A US Department of Health and Human Services, Office of Disability, Aging and Long-Term Care Policy (April 2010) study sought answers to the following:
Is the denial of benefits to policyholders making claims on their policy appropriate?
Is the approval of benefits to policyholders making claims on their policy appropriate?
Their findings are based on the analysis of 1,200 claims from companies accounting for 70% of industry claims.
“An estimated 200,000 policyholders are currently claiming benefits.”
“The review indicated that everyone who was eligible to receive a payment for benefits under their policy, in fact received it, and those who the insurance company determined did not meet their policy triggers did not rceive payments.”
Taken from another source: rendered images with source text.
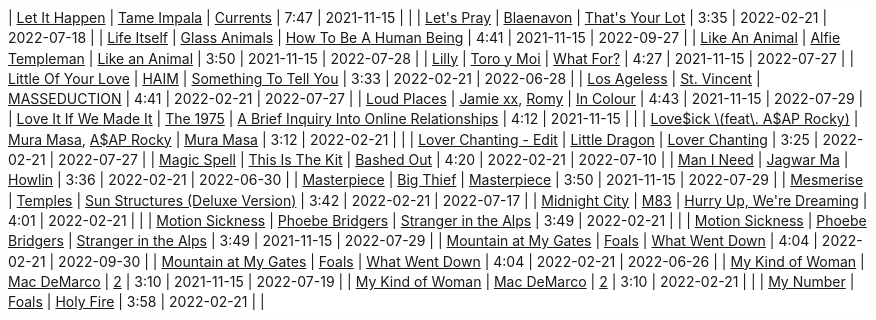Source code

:| [Let It Happen](https://open.spotify.com/track/2X485T9Z5Ly0xyaghN73ed) | [Tame Impala](https://open.spotify.com/artist/5INjqkS1o8h1imAzPqGZBb) | [Currents](https://open.spotify.com/album/79dL7FLiJFOO0EoehUHQBv) | 7:47 | 2021-11-15 |  |
| [Let's Pray](https://open.spotify.com/track/2jNS5HbLR2HDtPY3q8P7pP) | [Blaenavon](https://open.spotify.com/artist/79RmzX8i9w6YwqJjg3O1MY) | [That's Your Lot](https://open.spotify.com/album/6BjZX96z3VRpwLHgA6BOVP) | 3:35 | 2022-02-21 | 2022-07-18 |
| [Life Itself](https://open.spotify.com/track/32zkKx35Et6A515oZKxDkD) | [Glass Animals](https://open.spotify.com/artist/4yvcSjfu4PC0CYQyLy4wSq) | [How To Be A Human Being](https://open.spotify.com/album/6qb9MDR0lfsN9a2pw77uJy) | 4:41 | 2021-11-15 | 2022-09-27 |
| [Like An Animal](https://open.spotify.com/track/6WnZhhLoCQBVSKqkRPNF7a) | [Alfie Templeman](https://open.spotify.com/artist/6QzMY3tnu0m56eKUnr4uCF) | [Like an Animal](https://open.spotify.com/album/0FCTJ4UvMYs4YDj0dV6vfC) | 3:50 | 2021-11-15 | 2022-07-28 |
| [Lilly](https://open.spotify.com/track/6MDLO5bi8mGexqSwF9KmpH) | [Toro y Moi](https://open.spotify.com/artist/6O4EGCCb6DoIiR6B1QCQgp) | [What For?](https://open.spotify.com/album/5IFt4HfQU8t336zryKaAyr) | 4:27 | 2021-11-15 | 2022-07-27 |
| [Little Of Your Love](https://open.spotify.com/track/0dHM31MLd2F5jzNPDMHOpN) | [HAIM](https://open.spotify.com/artist/4Ui2kfOqGujY81UcPrb5KE) | [Something To Tell You](https://open.spotify.com/album/3EFSOzgqaOQqJCMAMMn4Cl) | 3:33 | 2022-02-21 | 2022-06-28 |
| [Los Ageless](https://open.spotify.com/track/2qTy3hGSbxoSenKmlKGHFw) | [St\. Vincent](https://open.spotify.com/artist/7bcbShaqKdcyjnmv4Ix8j6) | [MASSEDUCTION](https://open.spotify.com/album/4RoOGpdrgfiIUyv0kLaC4e) | 4:41 | 2022-02-21 | 2022-07-27 |
| [Loud Places](https://open.spotify.com/track/0Sl8C9oeS3b5Kv9bSvTPDr) | [Jamie xx](https://open.spotify.com/artist/7A0awCXkE1FtSU8B0qwOJQ), [Romy](https://open.spotify.com/artist/3X2DdnmoANw8Rg8luHyZQb) | [In Colour](https://open.spotify.com/album/0AVPusXNzK1jWwefBiPJ5I) | 4:43 | 2021-11-15 | 2022-07-29 |
| [Love It If We Made It](https://open.spotify.com/track/6WmIyn2fx1PKQ0XDpYj4VR) | [The 1975](https://open.spotify.com/artist/3mIj9lX2MWuHmhNCA7LSCW) | [A Brief Inquiry Into Online Relationships](https://open.spotify.com/album/6PWXKiakqhI17mTYM4y6oY) | 4:12 | 2021-11-15 |  |
| [Love$ick \(feat\. A$AP Rocky\)](https://open.spotify.com/track/3sTN90bIP2cJ1783ctHykO) | [Mura Masa](https://open.spotify.com/artist/5Q81rlcTFh3k6DQJXPdsot), [A$AP Rocky](https://open.spotify.com/artist/13ubrt8QOOCPljQ2FL1Kca) | [Mura Masa](https://open.spotify.com/album/0NBTBo1qrg554sAj79nEqD) | 3:12 | 2022-02-21 |  |
| [Lover Chanting \- Edit](https://open.spotify.com/track/0MmioQjVuzPwaL1HbTVqHE) | [Little Dragon](https://open.spotify.com/artist/6Tyzp9KzpiZ04DABQoedps) | [Lover Chanting](https://open.spotify.com/album/0dzKAbi1Xg8A26japrezs5) | 3:25 | 2022-02-21 | 2022-07-27 |
| [Magic Spell](https://open.spotify.com/track/0cD2b0Dy3KXFUHigmtJ9dU) | [This Is The Kit](https://open.spotify.com/artist/0ZUyFEafMwocvApBjTXvdo) | [Bashed Out](https://open.spotify.com/album/6mNf6jxeTcRNi6uQLisaXS) | 4:20 | 2022-02-21 | 2022-07-10 |
| [Man I Need](https://open.spotify.com/track/5RYdhgj2ca3MQgxYlxYL3g) | [Jagwar Ma](https://open.spotify.com/artist/6fEO1r9Y9TYL9O4w5kVPmc) | [Howlin](https://open.spotify.com/album/1Lhx0U64aKhMBpLyzBzCu1) | 3:36 | 2022-02-21 | 2022-06-30 |
| [Masterpiece](https://open.spotify.com/track/0HKqMkx5WZAGJlB5gzJcMi) | [Big Thief](https://open.spotify.com/artist/5QdyldG4Fl4TPiOIeMNpBZ) | [Masterpiece](https://open.spotify.com/album/3aggYEKVeHMkZP6XqUYeJk) | 3:50 | 2021-11-15 | 2022-07-29 |
| [Mesmerise](https://open.spotify.com/track/1dlJlcaJScaTqcCLoVIHEi) | [Temples](https://open.spotify.com/artist/4ogwGU9VPWrnVBs1GEwZVV) | [Sun Structures \(Deluxe Version\)](https://open.spotify.com/album/4fN8Wj4c4nrXj6kogr6zgl) | 3:42 | 2022-02-21 | 2022-07-17 |
| [Midnight City](https://open.spotify.com/track/1eyzqe2QqGZUmfcPZtrIyt) | [M83](https://open.spotify.com/artist/63MQldklfxkjYDoUE4Tppz) | [Hurry Up, We're Dreaming](https://open.spotify.com/album/6R0ynY7RF20ofs9GJR5TXR) | 4:01 | 2022-02-21 |  |
| [Motion Sickness](https://open.spotify.com/track/5xo8RrjJ9CVNrtRg2S3B1R) | [Phoebe Bridgers](https://open.spotify.com/artist/1r1uxoy19fzMxunt3ONAkG) | [Stranger in the Alps](https://open.spotify.com/album/0qWcLfCZ8wtcoOdX14oGNI) | 3:49 | 2022-02-21 |  |
| [Motion Sickness](https://open.spotify.com/track/6LxcPUqx6noURdA5qc4BAT) | [Phoebe Bridgers](https://open.spotify.com/artist/1r1uxoy19fzMxunt3ONAkG) | [Stranger in the Alps](https://open.spotify.com/album/0AkAmg94XyiHODJaiGHh9O) | 3:49 | 2021-11-15 | 2022-07-29 |
| [Mountain at My Gates](https://open.spotify.com/track/3f7OyfSoDbQC0LRDQiytPp) | [Foals](https://open.spotify.com/artist/6FQqZYVfTNQ1pCqfkwVFEa) | [What Went Down](https://open.spotify.com/album/0RyCpIKlCV0kgEuzrmp73O) | 4:04 | 2022-02-21 | 2022-09-30 |
| [Mountain at My Gates](https://open.spotify.com/track/53L6A3I9vf7rgEZnMzx54E) | [Foals](https://open.spotify.com/artist/6FQqZYVfTNQ1pCqfkwVFEa) | [What Went Down](https://open.spotify.com/album/4uIDigk79DeZEYV6Z5Yf4s) | 4:04 | 2022-02-21 | 2022-06-26 |
| [My Kind of Woman](https://open.spotify.com/track/2OFrAsP5Vrcb0DtsPNsm54) | [Mac DeMarco](https://open.spotify.com/artist/3Sz7ZnJQBIHsXLUSo0OQtM) | [2](https://open.spotify.com/album/7x6wYKbZUU2BL3N8ZWwM3q) | 3:10 | 2021-11-15 | 2022-07-19 |
| [My Kind of Woman](https://open.spotify.com/track/6jgkEbmQ2F2onEqsEhiliL) | [Mac DeMarco](https://open.spotify.com/artist/3Sz7ZnJQBIHsXLUSo0OQtM) | [2](https://open.spotify.com/album/2XgBQwGRxr4P7cHLDYiqrO) | 3:10 | 2022-02-21 |  |
| [My Number](https://open.spotify.com/track/04caEZhAsQKnWqKsMwk9ud) | [Foals](https://open.spotify.com/artist/6FQqZYVfTNQ1pCqfkwVFEa) | [Holy Fire](https://open.spotify.com/album/6SBkXTPlJ3oEaFwRm5o2lD) | 3:58 | 2022-02-21 |  |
“There are many reasons that a payment might be denied or delayed after an insurer is approved for benefits based on the clinical criteria of their policy. These reasons include provider ineligibility, elimination period not met, coordination of benefits (other payment source), and lack of documentation about service costs or bills.”
“Insurance companies tend to err slightly on the side of approving claims that may not meet policy eligibility criteria.”
“The clinical audit team found that 19% of the sample had not met their elimination period within six months of notification of clinical benefit eligibility, while another 14% had not submitted bills within the same timeframe.”
“Upon a blind review of cases, clinical auditors would have approved 65% of the cases for benefits, denied 30% and would have required additional or clarifying information in 5% of the cases. Put another way, the clinical auditors would have approved 5% fewer cases than the insurance company adjudicators…”
Re-published from the 2012-2013 Sourcebook for Long-Term Care Insurance Information (Thousand Oaks, CA: American Association for Long-Term Care Insurance, 2012).